Ou seja, a experiência mostra que as reformas na grafia têm consistido em adaptações. O que se está a passar, agora, é, talvez, mais do que isso. Em vez de uma adaptação, poderemos estar em vias de um desfiguramento.
E, nesse caso, é a identidade que está em causa.
3. É certo que, também aqui, valerá o dito de Pessoa: «Primeiro estranha-se, depois entranha-se».
Diante do facto consumado, não sobrarão muitas alternativas.

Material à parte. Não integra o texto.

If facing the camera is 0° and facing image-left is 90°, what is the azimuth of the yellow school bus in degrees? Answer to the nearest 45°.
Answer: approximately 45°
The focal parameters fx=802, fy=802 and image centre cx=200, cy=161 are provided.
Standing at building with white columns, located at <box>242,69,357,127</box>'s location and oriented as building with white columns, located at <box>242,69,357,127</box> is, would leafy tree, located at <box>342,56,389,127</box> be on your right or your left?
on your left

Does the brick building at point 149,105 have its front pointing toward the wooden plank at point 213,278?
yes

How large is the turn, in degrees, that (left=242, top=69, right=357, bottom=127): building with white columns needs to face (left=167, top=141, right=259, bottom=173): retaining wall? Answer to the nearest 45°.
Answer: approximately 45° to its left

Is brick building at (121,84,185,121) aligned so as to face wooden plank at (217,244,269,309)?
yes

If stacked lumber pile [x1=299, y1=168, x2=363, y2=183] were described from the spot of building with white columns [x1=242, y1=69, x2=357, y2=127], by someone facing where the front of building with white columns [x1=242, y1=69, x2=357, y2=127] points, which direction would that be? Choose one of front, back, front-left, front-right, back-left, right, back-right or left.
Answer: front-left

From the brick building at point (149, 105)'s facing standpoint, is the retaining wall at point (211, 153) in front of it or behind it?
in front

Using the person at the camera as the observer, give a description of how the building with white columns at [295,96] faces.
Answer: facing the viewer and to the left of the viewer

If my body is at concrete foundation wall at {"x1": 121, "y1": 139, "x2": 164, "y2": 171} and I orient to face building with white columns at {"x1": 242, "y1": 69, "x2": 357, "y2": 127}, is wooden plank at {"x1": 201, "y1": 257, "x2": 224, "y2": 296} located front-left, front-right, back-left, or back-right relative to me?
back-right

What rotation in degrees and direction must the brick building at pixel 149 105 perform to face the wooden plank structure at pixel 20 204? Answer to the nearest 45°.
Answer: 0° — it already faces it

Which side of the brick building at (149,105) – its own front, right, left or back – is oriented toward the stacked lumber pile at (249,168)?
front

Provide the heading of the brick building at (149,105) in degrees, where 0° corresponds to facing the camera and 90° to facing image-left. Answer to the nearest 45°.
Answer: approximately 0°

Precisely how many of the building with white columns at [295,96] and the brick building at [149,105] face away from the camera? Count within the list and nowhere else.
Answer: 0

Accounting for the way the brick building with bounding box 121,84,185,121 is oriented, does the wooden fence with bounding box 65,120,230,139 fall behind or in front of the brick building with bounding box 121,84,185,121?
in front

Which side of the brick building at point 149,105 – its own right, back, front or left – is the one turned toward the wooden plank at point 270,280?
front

E lá continuaremos a chamar língua portuguesa à nova grafia.
Mas quando o citado Pessoa diz que «a minha pátria é a língua portuguesa», é caso para perguntar se, a partir de agora, estaremos a falar da mesma entidade, isto é, da mesma língua que ele tão bem cultivou.
Tudo indica que a matriz da nossa língua se está a tropicalizar excessivamente.
Basta atentar neste pormenor, nada despiciendo e bastante significativo.
A palavra actor vai passar a ator, deixando cair o c. Ora, o espanhol, o francês e o inglês mantêm o referido c.
Isto significa que, em matéria linguística, estamos a distanciar-nos da Europa.
A norma já não é tanto a etimologia, mas a sonoridade. Só que aqui também o critério não é uniforme. Basta notar que o h mudo se mantém.
Daí que o orto de ortografia seja cada vez mais difuso. Mas é indiscutível que a matriz portuguesa da língua portuguesa está bastante obscurecida.
Aliás, quando se acentua a sonoridade como padrão, o problema já nem se coloca entre Portugal e outros países.
Mesmo em Portugal, há pronúncias muito diferentes e isso nunca pôs em risco o uso da mesma grafia.
4. E é aqui que deparamos com a questão da necessidade de um acordo deste género.
Será que era mesmo preciso uniformizar a escrita num espaço tão amplo?
Se um único país como a Espanha convive bem com várias grafias, porquê esta sofreguidão em impor a mesma escrita entre países tão diversos?
A diversidade é uma riqueza. A vontade de tudo regulamentar não ajuda muito.
Se há cada vez mais pessoas a ler livros em diversas línguas, haveria alguma dificuldade em ler ora o Português de Portugal ora o Português do Brasil?